Sunday, April 19, 2009

Just how disabled are they?

Our wacky government never ceases to amaze me. Did you know that you can draw social security disability and still be qualified to drive a big rig? A study last year showed that there were not just a few drivers who qualified for disability, but 563,000.

I thought truck-driving involved hard physical labor. How can someone be disabled and still do that? If a person can do that work, why is he drawing disability? I would think that as a condition of drawing disability, a commercial license would be revoked or suspended until such time as the person is deemed able to work. Why would someone who can't work need a commercial license?

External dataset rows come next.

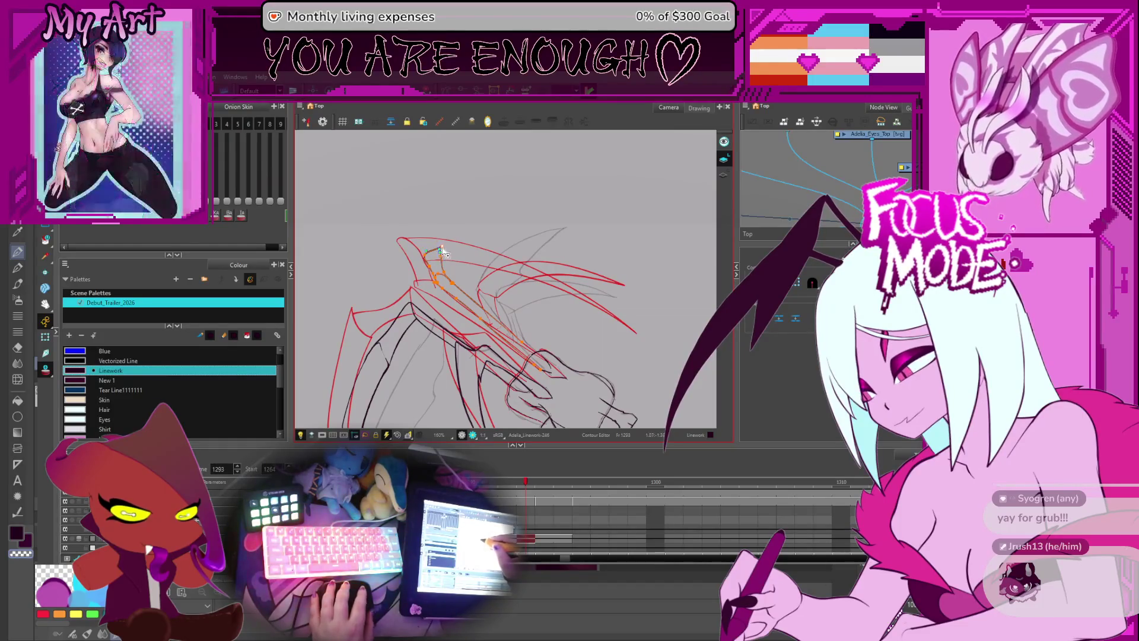
key("alt+slash")
mouse_move(459, 228)
left_mouse_down()
mouse_move(407, 326)
mouse_move(411, 310)
left_mouse_up()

Gary Hull, a trucker, is opposed to any more regulation on truckers. He says, "Do you enjoy your clothing and house? Without the truck driver you would have none of it." Perhaps he should ask the 5,300 people killed and the additional 126,000 people injured in 2006 by big rig drivers. Of course, not all of these, I'm sure, were the trucker's fault. However, a federal safety study showed that a leading cause of big rig accidents was drivers who either fell asleep at the wheel or suffered heart attacks, seizures or other impairments while driving.

It should be a simple thing -- get disability, give up your commercial license.

"Truckers health faulted in wrecks." The Dallas Morning News; July 22, 2008; p. 1A.